Armata: How Russia Plans to Ditch Its Old Soviet Armor (But There Is a Problem)
There just might not be enough of them to make a difference.
Armata Universal Combat Platform
While the T-14 Armata MBT has been widely discussed, it’s parent platform, the Armata Universal Combat Platform has not. Initially lofty claims were made that these vehicles would replace much of Russia’s Soviet-inherited armor, but due to higher than expected production costs, these the number of units produced has remained low. Here are a few of the current or planned variants of the Armata Universal Combat Platform.
T-15 Heavy Infantry Fight Vehicle Armata
The T-15 is an infantry fighting vehicle, designed to keep up with Main Battle Tanks and bring infantry rapidly into the fight. Importantly, the T-15 is designed to be fast, and well protected— the T-15 is readily identified by its steeply sloped frontal and side armor. Unlike the T-14 MBT, the T-15’s engine in located in the front, further protecting its estimated payload of 9 troops.
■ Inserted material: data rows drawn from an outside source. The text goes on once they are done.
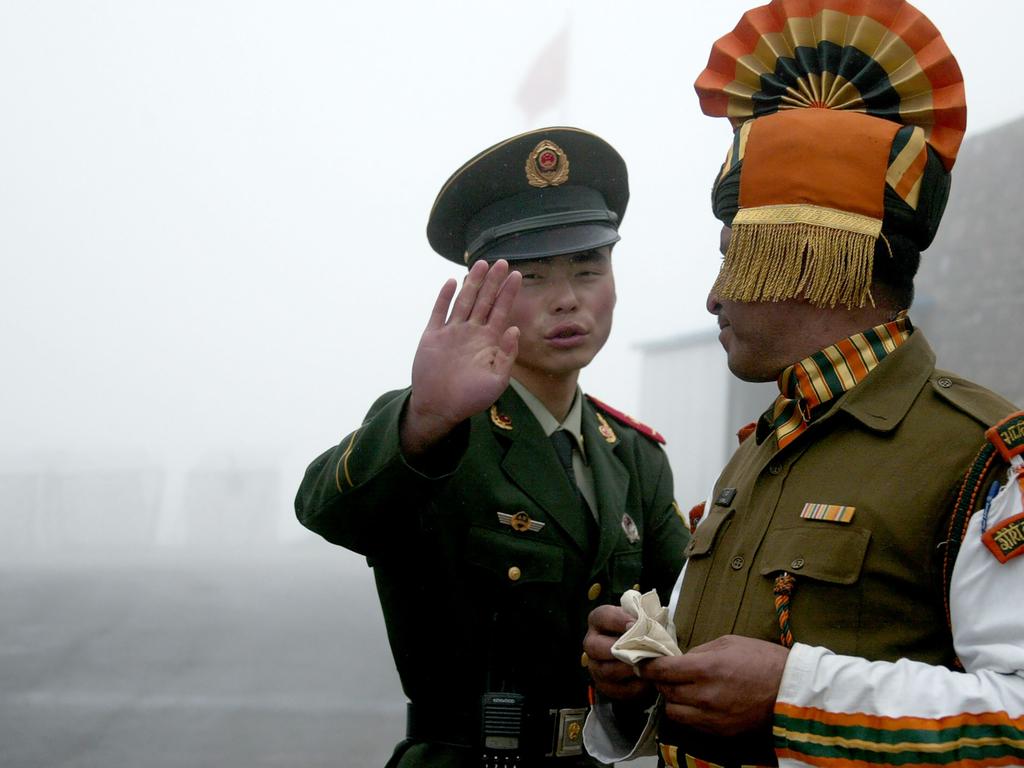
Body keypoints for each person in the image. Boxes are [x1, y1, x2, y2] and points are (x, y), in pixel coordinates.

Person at [582, 2, 1024, 766]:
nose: (714, 296)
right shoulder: (759, 452)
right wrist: (640, 681)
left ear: (810, 253)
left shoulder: (979, 457)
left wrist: (797, 695)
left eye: (733, 257)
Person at [295, 127, 689, 767]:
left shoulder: (635, 458)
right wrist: (424, 416)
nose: (568, 298)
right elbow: (324, 508)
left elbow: (688, 608)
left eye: (589, 269)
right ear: (483, 294)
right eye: (532, 277)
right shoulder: (438, 431)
The T-15 further benefits from the overlapping active and passive protection used on the T-14, making both the T-14 and T-15 tough nuts to crack.
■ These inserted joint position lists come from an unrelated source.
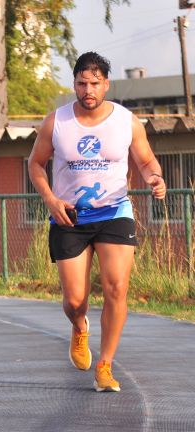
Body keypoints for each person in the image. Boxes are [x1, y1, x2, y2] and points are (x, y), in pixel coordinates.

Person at [27, 52, 166, 392]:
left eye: (94, 83)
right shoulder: (55, 122)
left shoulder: (126, 121)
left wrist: (155, 177)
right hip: (69, 216)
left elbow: (146, 160)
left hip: (114, 212)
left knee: (117, 287)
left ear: (106, 84)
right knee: (75, 300)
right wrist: (50, 199)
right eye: (81, 83)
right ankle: (79, 326)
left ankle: (105, 365)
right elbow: (35, 164)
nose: (87, 90)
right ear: (74, 84)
The first and outermost protection is the Afghanit Active Protection System that uses radar to detect and track incoming projectiles. The APS system can pop smoke to create a smokescreen between itself and the incoming projectile, or attempt to shoot the projectile down. If something manages to get past the APS, it would have to contend with Malakhit explosive-reactive armor, essentially blocks of explosives on the outside of the hull that explode outwards to disrupted the path of the projectile or make it detonate before coming into contact with its hull. The hull too is well-protected, a blend of composite armor and steel that is estimated to be equivalent to between 1,200-1,400mm of Rolled Homogenous Armor.